Drug companies need to adjust development, marketing to consumer needs, study says
While the pharmaceutical industry has historically interacted with patients through clinical trials and marketing, that may no longer be enough.
Consumers are now more involved in decisions related to their care, and with shifting reimbursement and regulatory environments, pharmaceutical companies should change the way they develop, market and sell their products, according to a new report from the Health Research Institute.
While the pharmaceutical industry has historically interacted with patients through clinical trials and marketing efforts, those types of engagement may no longer be enough, the analysis found, especially as regulatory and industry changes take hold. What's needed is more proactive patient engagement that meets the wants of consumers, which can increase their chances of commercial and regulatory success.
Three trends are driving the need to engage with patients in new ways, the report said. One is consumerism; people increasingly want to take charge of their own care, and technology is enabling them to find information about their conditions, access and track their health data, hone in on information about drugs in the development phase and connect with each other through social media networks. Twenty-four percent of consumers have used Facebook for healthcare purposes, the analysis found, and 37 percent have sought information on at least one social media network.
[Also: Orphan drug spending not as high as originally thought, study says]
The shift from volume to value is another driver. Insurers and drug makers are striking outcomes-based contracts that peg reimbursement rates to a drug's effect on patients on real-world settings that aren't clinical trials. Independent groups such as the Institute for Clinical and Economical Revue and the National Comprehensive Cancer Network are starting to publicize their own judgements about drug value that take into account clinical performance and patient perspectives.
That's creating some headaches for pharmaceutical companies, which are already struggling with increased research and development costs and the difficulties of obtaining regulatory approvals to market their products, according to the report. It now costs the industry more than $1 billion in research and development spending on average to successfully develop a single drug.
Companies should find ways to measure real-world outcomes in pre-market trials, the report suggests, especially as they enter into value-based contracts. Insurers and pharmacy benefit managers -- Cigna, Harvard Pilgrim Health Care and Express Scripts among them -- have started to implement agreements that base payments for drugs on whether they work as they're supposed to.
Regulatory interest in patients is also increasing the need for better engagement, the report found. As part of the Food and Drug Administration Safety and Innovation Act of 2012, the FDA set up a Patient-Focused Drug Development program to better engage with patients; so far, the agency has held 21 disease-specific meetings in which they asked patients for perspectives on their ailments, treatments, willingness to participate in clinical research and tolerance for risk. The meetings focused on well-known conditions and diseases such as HIV and breast cancer, as well as relatively little-known conditions like female sexual dysfunction and Chagas disease.
[Also: California drug price measure fiercely opposed by pharmaceutical industry]

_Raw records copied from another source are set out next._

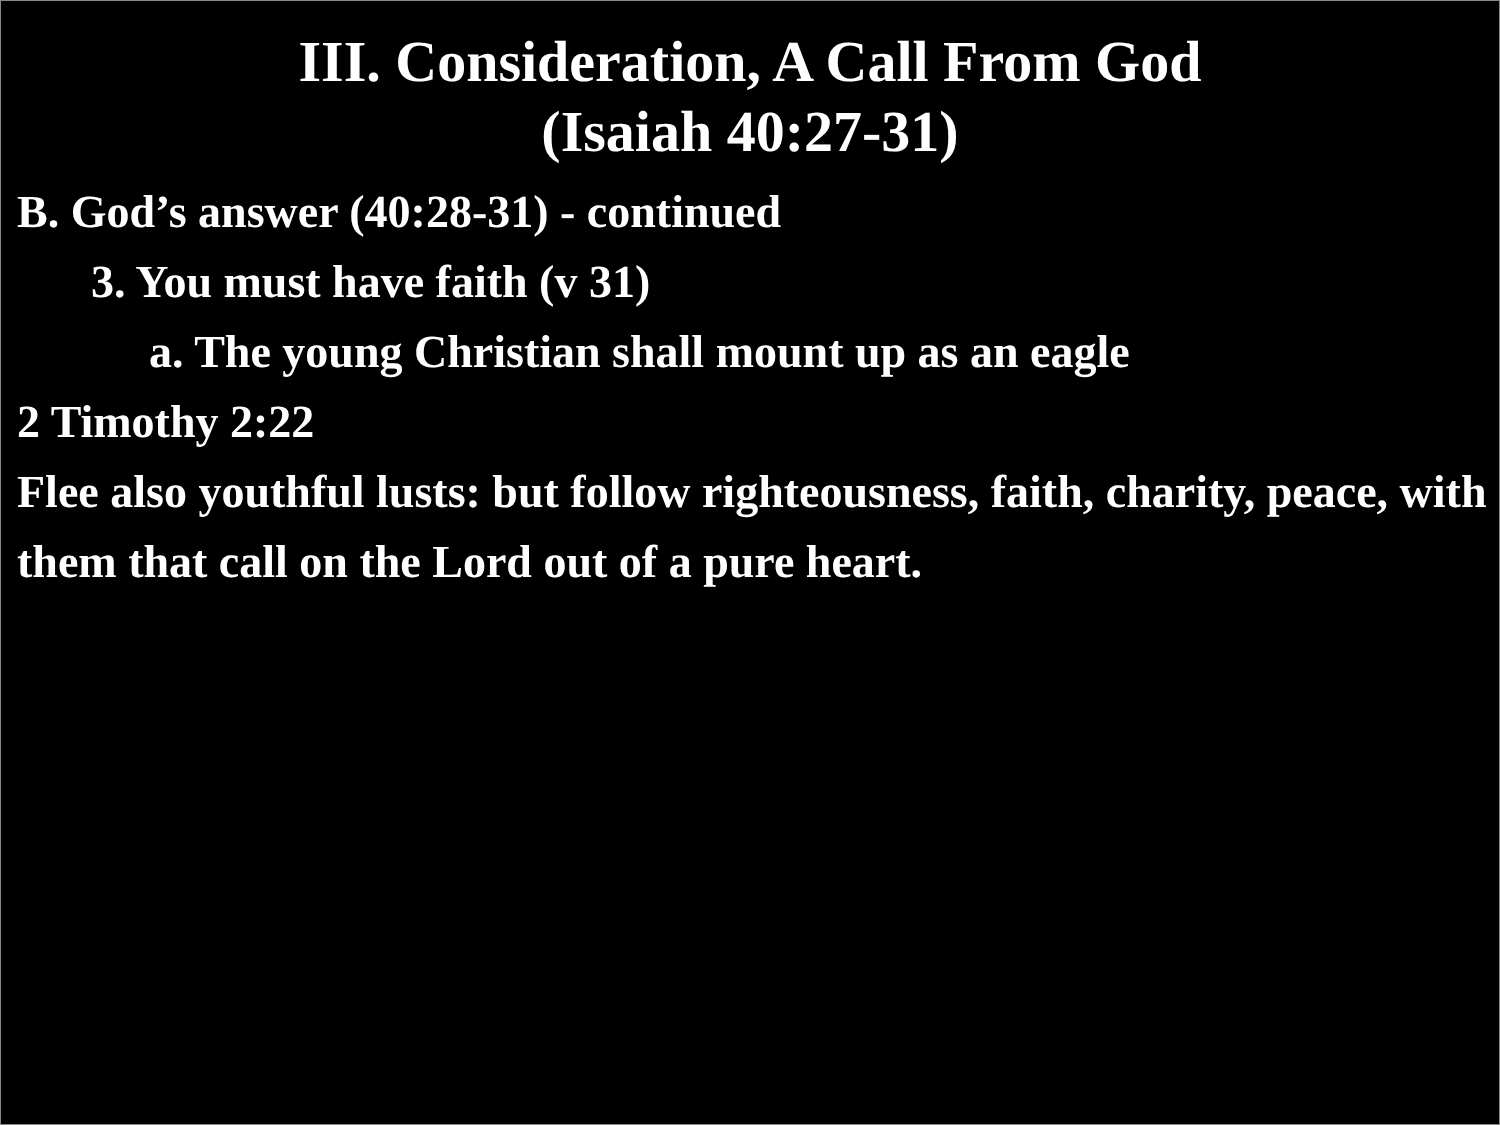III. Consideration, A Call From God
(Isaiah 40:27-31)
B. God’s answer (40:28-31) - continued
3. You must have faith (v 31)
a. The young Christian shall mount up as an eagle
2 Timothy 2:22
Flee also youthful lusts: but follow righteousness, faith, charity, peace, with them that call on the Lord out of a pure heart.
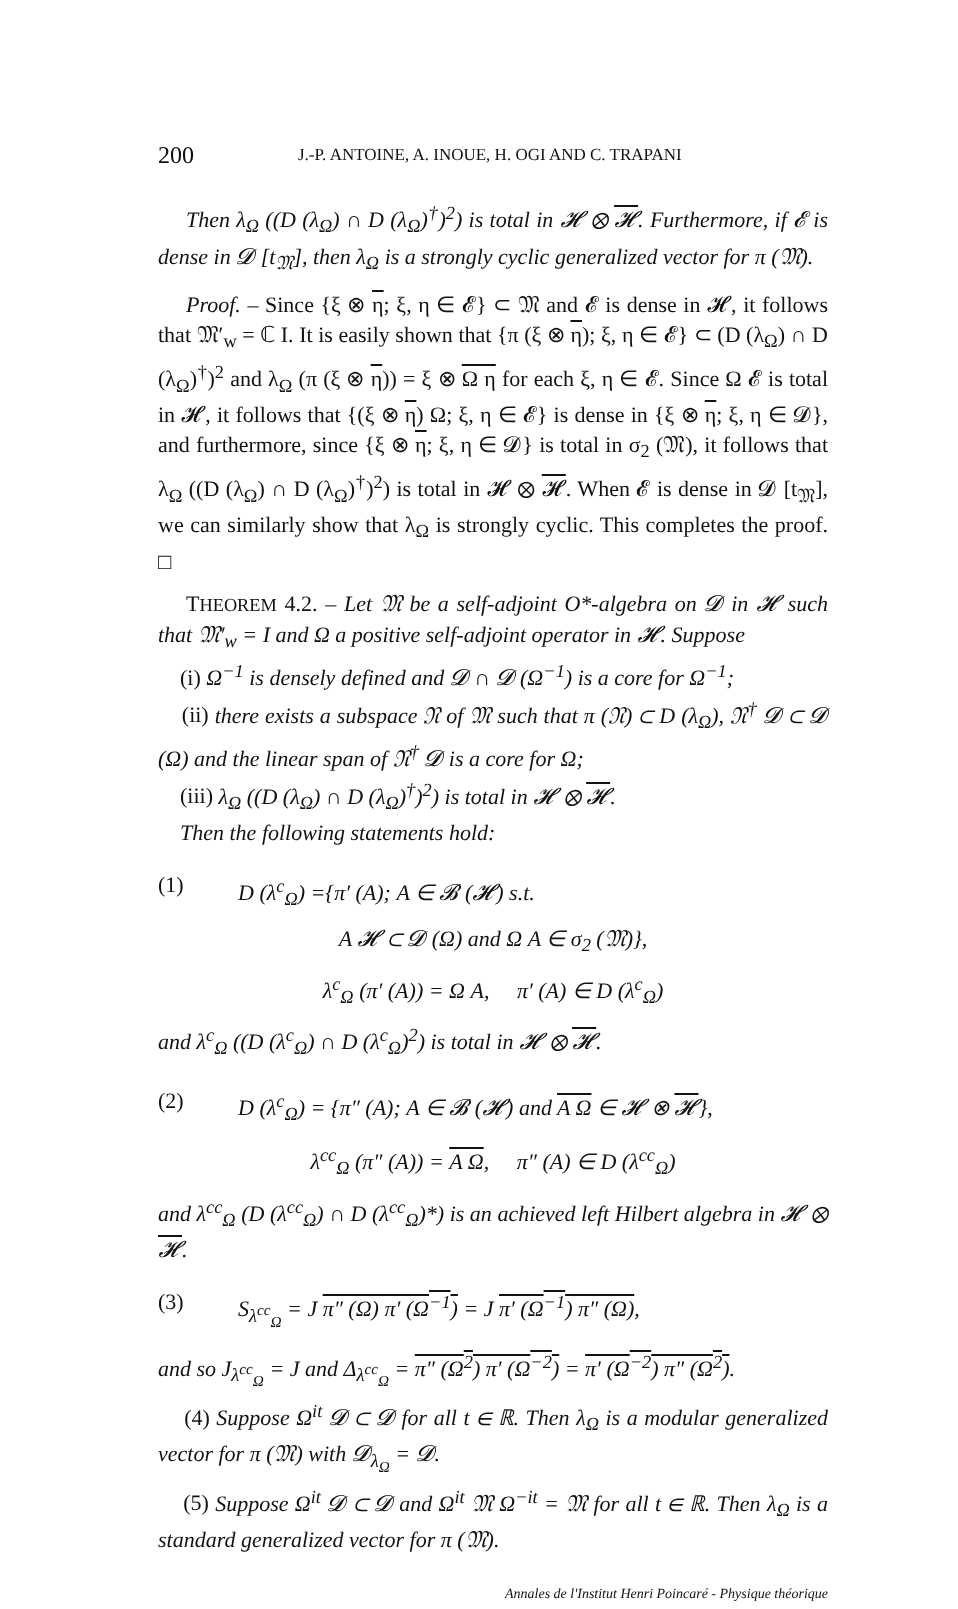200 J.-P. ANTOINE, A. INOUE, H. OGI AND C. TRAPANI
Then λ<sub>Ω</sub> ((D (λ<sub>Ω</sub>) ∩ D (λ<sub>Ω</sub>)<sup>†</sup>)<sup>2</sup>) is total in 𝓗 ⊗ 𝓗. Furthermore, if 𝓔 is dense in 𝓓 [t<sub>𝔐</sub>], then λ<sub>Ω</sub> is a strongly cyclic generalized vector for π (𝔐).
Proof. – Since {ξ ⊗ η; ξ, η ∈ 𝓔} ⊂ 𝔐 and 𝓔 is dense in 𝓗, it follows that 𝔐′<sub>w</sub> = ℂ I. It is easily shown that {π (ξ ⊗ η); ξ, η ∈ 𝓔} ⊂ (D (λ<sub>Ω</sub>) ∩ D (λ<sub>Ω</sub>)<sup>†</sup>)<sup>2</sup> and λ<sub>Ω</sub> (π (ξ ⊗ η)) = ξ ⊗ Ω η for each ξ, η ∈ 𝓔. Since Ω 𝓔 is total in 𝓗, it follows that {(ξ ⊗ η) Ω; ξ, η ∈ 𝓔} is dense in {ξ ⊗ η; ξ, η ∈ 𝓓}, and furthermore, since {ξ ⊗ η; ξ, η ∈ 𝓓} is total in σ<sub>2</sub> (𝔐), it follows that λ<sub>Ω</sub> ((D (λ<sub>Ω</sub>) ∩ D (λ<sub>Ω</sub>)<sup>†</sup>)<sup>2</sup>) is total in 𝓗 ⊗ 𝓗. When 𝓔 is dense in 𝓓 [t<sub>𝔐</sub>], we can similarly show that λ<sub>Ω</sub> is strongly cyclic. This completes the proof. □
THEOREM 4.2. – Let 𝔐 be a self-adjoint O*-algebra on 𝓓 in 𝓗 such that 𝔐′<sub>w</sub> = I and Ω a positive self-adjoint operator in 𝓗. Suppose
(i) Ω<sup>−1</sup> is densely defined and 𝓓 ∩ 𝓓 (Ω<sup>−1</sup>) is a core for Ω<sup>−1</sup>;
(ii) there exists a subspace 𝔑 of 𝔐 such that π (𝔑) ⊂ D (λ<sub>Ω</sub>), 𝔑<sup>†</sup> 𝓓 ⊂ 𝓓 (Ω) and the linear span of 𝔑<sup>†</sup> 𝓓 is a core for Ω;
(iii) λ<sub>Ω</sub> ((D (λ<sub>Ω</sub>) ∩ D (λ<sub>Ω</sub>)<sup>†</sup>)<sup>2</sup>) is total in 𝓗 ⊗ 𝓗.
Then the following statements hold:
(1) D (λ<sup>c</sup><sub>Ω</sub>) ={π′ (A); A ∈ 𝓑 (𝓗) s.t.
A 𝓗 ⊂ 𝓓 (Ω) and Ω A ∈ σ<sub>2</sub> (𝔐)},
λ<sup>c</sup><sub>Ω</sub> (π′ (A)) = Ω A, π′ (A) ∈ D (λ<sup>c</sup><sub>Ω</sub>)
and λ<sup>c</sup><sub>Ω</sub> ((D (λ<sup>c</sup><sub>Ω</sub>) ∩ D (λ<sup>c</sup><sub>Ω</sub>)<sup>2</sup>) is total in 𝓗 ⊗ 𝓗.
(2) D (λ<sup>c</sup><sub>Ω</sub>) = {π″ (A); A ∈ 𝓑 (𝓗) and A Ω ∈ 𝓗 ⊗ 𝓗},
λ<sup>cc</sup><sub>Ω</sub> (π″ (A)) = A Ω, π″ (A) ∈ D (λ<sup>cc</sup><sub>Ω</sub>)
and λ<sup>cc</sup><sub>Ω</sub> (D (λ<sup>cc</sup><sub>Ω</sub>) ∩ D (λ<sup>cc</sup><sub>Ω</sub>)*) is an achieved left Hilbert algebra in 𝓗 ⊗ 𝓗.
(3) S<sub>λ<sup>cc</sup><sub>Ω</sub></sub> = J π″ (Ω) π′ (Ω<sup>−1</sup>) = J π′ (Ω<sup>−1</sup>) π″ (Ω),
and so J<sub>λ<sup>cc</sup><sub>Ω</sub></sub> = J and Δ<sub>λ<sup>cc</sup><sub>Ω</sub></sub> = π″ (Ω<sup>2</sup>) π′ (Ω<sup>−2</sup>) = π′ (Ω<sup>−2</sup>) π″ (Ω<sup>2</sup>).
(4) Suppose Ω<sup>it</sup> 𝓓 ⊂ 𝓓 for all t ∈ ℝ. Then λ<sub>Ω</sub> is a modular generalized vector for π (𝔐) with 𝓓<sub>λ<sub>Ω</sub></sub> = 𝓓.
(5) Suppose Ω<sup>it</sup> 𝓓 ⊂ 𝓓 and Ω<sup>it</sup> 𝔐 Ω<sup>−it</sup> = 𝔐 for all t ∈ ℝ. Then λ<sub>Ω</sub> is a standard generalized vector for π (𝔐).
Annales de l'Institut Henri Poincaré - Physique théorique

HRI expects this approach is likely to expand in the near future. As part of the FDA and the pharmaceutical industry's proposed revisions to the Prescription Drug User Fee Act, the FDA will be releasing several policies intended to further integrate patients into the regulatory process.
Pharmaceutical companies will have to overcome the challenges of patient trust and regulatory compliance to successfully engage patients, said HRI. Its research showed that many U.S. consumers say they're unwilling to share certain health data directly with pharmaceutical companies; while 88 percent would share this data with doctors, just 53 percent would share it with a drug company.
Drug companies may soon be required to partner with outside groups to achieve the desired end, research found. For instance, a company concerned about the ability of their patients to travel to a clinical trial might partner with a ride-sharing service to bring them to the trial site, while a company concerned about patients taking an infrequently-dosed drug might develop an app than can serve as a reminder.
There are benefits to pharmaceutical companies taking this approach, researchers said. Early engagement with patients could help them to better design their products and set up cohesive support systems for users of treatments, which could be crucial in a value-based environment that revolves around quality and costs.
Like Healthcare Finance on Facebook
Companies should begin these discussions during the research and development phase to ensure patient perspectives can be taken into account, according to HRI. This engagement can give companies a market edge, positioning them to capture added value in the reimbursement process.
Engagement can also improve a company's chances of regulatory success, the report found. Regulators may be more willing to work with outfits that are developing a drug on close concert with engaged patients. And instead of outright rejecting certain drugs, regulators might instead offer restrictive approvals, giving access to seriously ill patients.
Companies should have the analytical capabilities to make sense of the data that's being collected, the report said. Failure to engage with patients may bring its own risks.